Decisão do Fed é o foco do dia
Com a decisão, os juros dos Estados Unidos estão em 2,25% ao ano. O Fed também decidiu, de forma unânime, o corte de 0,75 ponto na taxa de redesconto. A entidade monetária afirmou, em comunicado, que as recentes informações apontaram que a atividade econômica está perdendo força. O crescimento dos gastos dos consumidores regrediu e o mercado de trabalho está desaquecido, enquanto o mercado financeiro permanece sob "considerável estresse".
Diante da melhora de humor no mercado externo, as projeções de juros embutidas nos contratos de Depósitos Interfinanceiros (DI) fecharam em queda na Bolsa de Mercadorias e Futuros (BM&F). O DI de janeiro de 2010, o mais líquido, com 280,1 mil contratos fechados apontou juro anual de 13%, ante 13,15% do ajuste anterior.
Por aqui, além de acompanhar os acontecimentos externos os agentes financeiros seguem ainda digerindo o tom mais conservador da última ata do Comitê de Política Monetária (Copom). Este tom mais "duro" reforçou as apostas de aperto da política monetária, já instigado pela turbulência financeira global.

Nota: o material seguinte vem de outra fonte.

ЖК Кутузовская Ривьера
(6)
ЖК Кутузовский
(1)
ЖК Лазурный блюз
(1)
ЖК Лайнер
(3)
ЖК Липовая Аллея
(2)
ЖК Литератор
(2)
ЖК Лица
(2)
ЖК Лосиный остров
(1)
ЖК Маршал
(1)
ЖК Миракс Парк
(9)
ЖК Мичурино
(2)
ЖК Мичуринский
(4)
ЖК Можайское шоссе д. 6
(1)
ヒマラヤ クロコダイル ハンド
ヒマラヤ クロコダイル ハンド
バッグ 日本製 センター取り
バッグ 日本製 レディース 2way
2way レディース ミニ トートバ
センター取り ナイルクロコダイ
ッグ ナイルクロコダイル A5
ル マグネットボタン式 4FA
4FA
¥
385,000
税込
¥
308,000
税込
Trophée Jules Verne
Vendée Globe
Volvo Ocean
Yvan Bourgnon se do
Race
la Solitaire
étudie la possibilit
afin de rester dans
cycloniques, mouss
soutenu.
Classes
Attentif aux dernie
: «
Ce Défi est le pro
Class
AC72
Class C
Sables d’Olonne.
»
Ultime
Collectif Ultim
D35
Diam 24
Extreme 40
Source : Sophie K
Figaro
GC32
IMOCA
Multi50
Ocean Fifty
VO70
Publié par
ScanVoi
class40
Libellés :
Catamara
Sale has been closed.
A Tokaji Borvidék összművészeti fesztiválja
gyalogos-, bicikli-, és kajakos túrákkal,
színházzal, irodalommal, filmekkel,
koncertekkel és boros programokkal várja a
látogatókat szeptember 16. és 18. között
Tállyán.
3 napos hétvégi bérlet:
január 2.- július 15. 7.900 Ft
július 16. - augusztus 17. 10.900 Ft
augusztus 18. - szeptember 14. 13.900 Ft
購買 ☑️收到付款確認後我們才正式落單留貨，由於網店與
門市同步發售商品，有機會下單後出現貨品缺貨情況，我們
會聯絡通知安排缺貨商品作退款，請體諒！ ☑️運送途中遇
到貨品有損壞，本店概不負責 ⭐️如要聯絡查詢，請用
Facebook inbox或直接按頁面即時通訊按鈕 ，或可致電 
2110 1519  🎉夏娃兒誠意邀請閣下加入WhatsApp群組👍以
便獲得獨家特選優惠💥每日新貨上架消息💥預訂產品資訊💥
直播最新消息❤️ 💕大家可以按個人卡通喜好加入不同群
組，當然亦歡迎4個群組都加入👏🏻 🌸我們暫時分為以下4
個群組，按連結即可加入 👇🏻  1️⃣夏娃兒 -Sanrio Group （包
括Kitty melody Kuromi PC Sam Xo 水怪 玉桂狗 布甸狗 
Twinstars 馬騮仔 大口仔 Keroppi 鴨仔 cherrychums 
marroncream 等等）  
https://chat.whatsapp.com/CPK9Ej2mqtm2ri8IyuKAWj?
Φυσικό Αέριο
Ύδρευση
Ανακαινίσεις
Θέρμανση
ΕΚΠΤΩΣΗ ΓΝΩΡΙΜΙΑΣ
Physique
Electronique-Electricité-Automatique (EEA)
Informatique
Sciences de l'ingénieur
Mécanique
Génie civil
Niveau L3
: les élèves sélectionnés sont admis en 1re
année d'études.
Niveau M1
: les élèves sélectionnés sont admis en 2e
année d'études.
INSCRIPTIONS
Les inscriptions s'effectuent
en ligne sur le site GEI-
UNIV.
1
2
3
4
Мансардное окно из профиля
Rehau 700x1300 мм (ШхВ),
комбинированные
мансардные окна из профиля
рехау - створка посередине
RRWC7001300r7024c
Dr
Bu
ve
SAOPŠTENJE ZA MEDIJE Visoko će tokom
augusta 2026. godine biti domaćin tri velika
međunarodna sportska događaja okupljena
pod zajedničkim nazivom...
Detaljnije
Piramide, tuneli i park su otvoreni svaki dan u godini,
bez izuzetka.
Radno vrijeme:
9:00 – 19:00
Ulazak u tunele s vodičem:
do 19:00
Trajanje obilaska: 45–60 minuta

Segundo o relatório da LCA Consultores, o mercado já precifica um aperto monetário, como fica evidente pelo aumento expressivo nas taxas praticadas no mercado futuro. É interessante notar que a maior parte do efeito da política monetária sobre a atividade econômica (e portanto sobre os preços) se dá justamente pela movimentação dos juros futuros - que, em última análise, têm mais influência direta sobre as taxas cobradas no crédito (às firmas e ao consumidor) do que a própria Selic.
Por outro lado, na véspera, o presidente Luiz Inácio Lula da Silva e seus principais ministros avaliaram em reunião que o Banco Central (BC) errou ao sinalizar na semana passada que poderia elevar os juros.